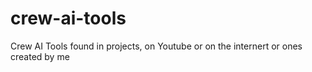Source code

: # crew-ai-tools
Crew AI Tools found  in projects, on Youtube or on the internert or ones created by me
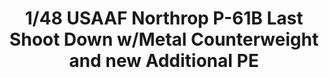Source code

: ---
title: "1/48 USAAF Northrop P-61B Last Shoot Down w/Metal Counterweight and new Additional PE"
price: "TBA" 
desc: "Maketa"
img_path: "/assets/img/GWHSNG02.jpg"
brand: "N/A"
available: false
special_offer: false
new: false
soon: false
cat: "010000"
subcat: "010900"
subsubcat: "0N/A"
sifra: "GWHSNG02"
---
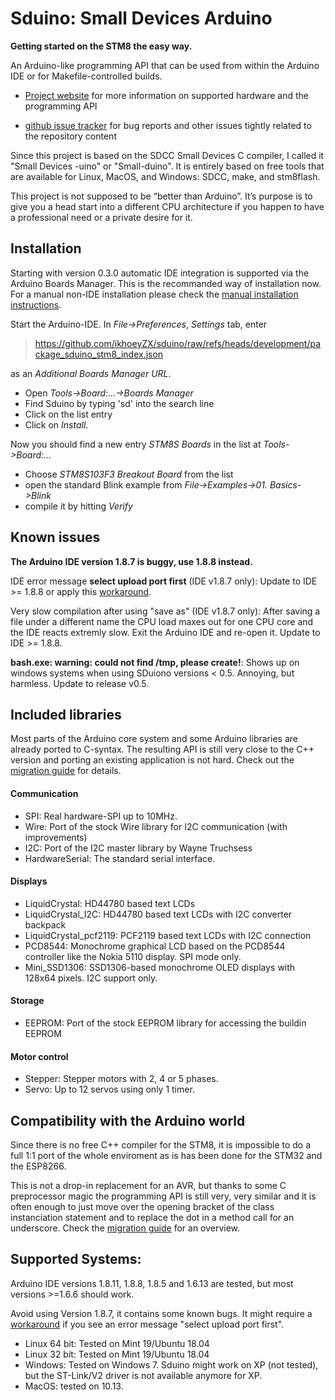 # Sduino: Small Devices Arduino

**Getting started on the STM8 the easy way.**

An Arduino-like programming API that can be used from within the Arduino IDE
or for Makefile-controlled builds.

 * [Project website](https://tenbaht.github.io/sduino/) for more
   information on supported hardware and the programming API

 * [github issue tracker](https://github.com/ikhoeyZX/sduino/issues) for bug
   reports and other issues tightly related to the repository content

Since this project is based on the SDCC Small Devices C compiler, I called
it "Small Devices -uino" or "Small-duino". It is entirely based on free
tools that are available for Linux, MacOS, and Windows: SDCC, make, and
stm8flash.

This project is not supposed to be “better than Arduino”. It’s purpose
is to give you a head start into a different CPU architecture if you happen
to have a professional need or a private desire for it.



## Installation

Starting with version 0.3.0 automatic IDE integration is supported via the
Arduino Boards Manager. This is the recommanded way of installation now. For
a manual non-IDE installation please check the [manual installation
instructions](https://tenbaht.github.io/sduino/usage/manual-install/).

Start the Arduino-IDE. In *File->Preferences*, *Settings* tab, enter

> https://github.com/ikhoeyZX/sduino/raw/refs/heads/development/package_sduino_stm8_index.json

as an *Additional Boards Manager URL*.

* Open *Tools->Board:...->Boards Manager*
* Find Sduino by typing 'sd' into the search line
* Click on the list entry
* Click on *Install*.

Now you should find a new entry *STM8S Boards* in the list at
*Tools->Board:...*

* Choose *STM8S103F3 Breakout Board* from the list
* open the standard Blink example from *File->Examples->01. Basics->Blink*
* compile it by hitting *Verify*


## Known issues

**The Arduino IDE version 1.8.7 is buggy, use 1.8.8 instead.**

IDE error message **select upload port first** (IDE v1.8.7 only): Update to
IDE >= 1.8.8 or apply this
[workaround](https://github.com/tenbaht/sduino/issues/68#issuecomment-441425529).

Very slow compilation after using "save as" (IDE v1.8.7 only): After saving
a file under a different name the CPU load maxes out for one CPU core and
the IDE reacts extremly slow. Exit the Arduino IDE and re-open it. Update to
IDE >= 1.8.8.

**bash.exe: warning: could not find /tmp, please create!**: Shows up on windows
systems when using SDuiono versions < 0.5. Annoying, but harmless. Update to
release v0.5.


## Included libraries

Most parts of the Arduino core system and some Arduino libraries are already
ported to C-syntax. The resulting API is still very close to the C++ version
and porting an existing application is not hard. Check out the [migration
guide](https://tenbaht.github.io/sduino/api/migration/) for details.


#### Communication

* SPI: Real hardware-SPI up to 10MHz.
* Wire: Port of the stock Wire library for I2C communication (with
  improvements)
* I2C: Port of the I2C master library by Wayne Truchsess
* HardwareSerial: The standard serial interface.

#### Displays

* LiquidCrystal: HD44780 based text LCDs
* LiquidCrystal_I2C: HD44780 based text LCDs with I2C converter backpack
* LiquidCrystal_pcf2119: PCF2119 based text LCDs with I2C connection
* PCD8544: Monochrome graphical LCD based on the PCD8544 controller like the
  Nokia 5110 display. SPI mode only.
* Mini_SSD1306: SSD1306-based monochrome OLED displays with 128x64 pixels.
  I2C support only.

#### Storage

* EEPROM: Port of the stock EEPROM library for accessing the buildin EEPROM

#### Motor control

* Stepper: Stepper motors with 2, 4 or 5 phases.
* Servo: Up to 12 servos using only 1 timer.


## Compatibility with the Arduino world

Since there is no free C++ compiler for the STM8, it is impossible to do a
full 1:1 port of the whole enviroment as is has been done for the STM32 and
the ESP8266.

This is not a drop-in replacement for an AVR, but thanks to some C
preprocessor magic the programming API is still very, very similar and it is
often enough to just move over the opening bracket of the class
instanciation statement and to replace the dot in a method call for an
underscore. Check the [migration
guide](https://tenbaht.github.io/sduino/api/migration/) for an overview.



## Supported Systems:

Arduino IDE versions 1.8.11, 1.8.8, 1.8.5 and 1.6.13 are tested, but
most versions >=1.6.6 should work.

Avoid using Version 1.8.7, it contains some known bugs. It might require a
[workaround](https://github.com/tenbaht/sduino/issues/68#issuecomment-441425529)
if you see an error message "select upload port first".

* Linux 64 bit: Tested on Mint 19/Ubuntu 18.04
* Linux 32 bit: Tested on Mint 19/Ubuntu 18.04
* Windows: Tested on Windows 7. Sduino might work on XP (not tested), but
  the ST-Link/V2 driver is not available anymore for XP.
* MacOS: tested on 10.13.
-=-=-=-=-
Assigned task
With the line that has "website](https://tenbaht.github.io/sduino/) for more" as the first and the line that has "a manual non-IDE" as the last, repeat exactly that run of lines above and no more.

Answer to the exercise
 * [Project website](https://tenbaht.github.io/sduino/) for more
   information on supported hardware and the programming API

 * [github issue tracker](https://github.com/ikhoeyZX/sduino/issues) for bug
   reports and other issues tightly related to the repository content

Since this project is based on the SDCC Small Devices C compiler, I called
it "Small Devices -uino" or "Small-duino". It is entirely based on free
tools that are available for Linux, MacOS, and Windows: SDCC, make, and
stm8flash.

This project is not supposed to be “better than Arduino”. It’s purpose
is to give you a head start into a different CPU architecture if you happen
to have a professional need or a private desire for it.



## Installation

Starting with version 0.3.0 automatic IDE integration is supported via the
Arduino Boards Manager. This is the recommanded way of installation now. For
a manual non-IDE installation please check the [manual installation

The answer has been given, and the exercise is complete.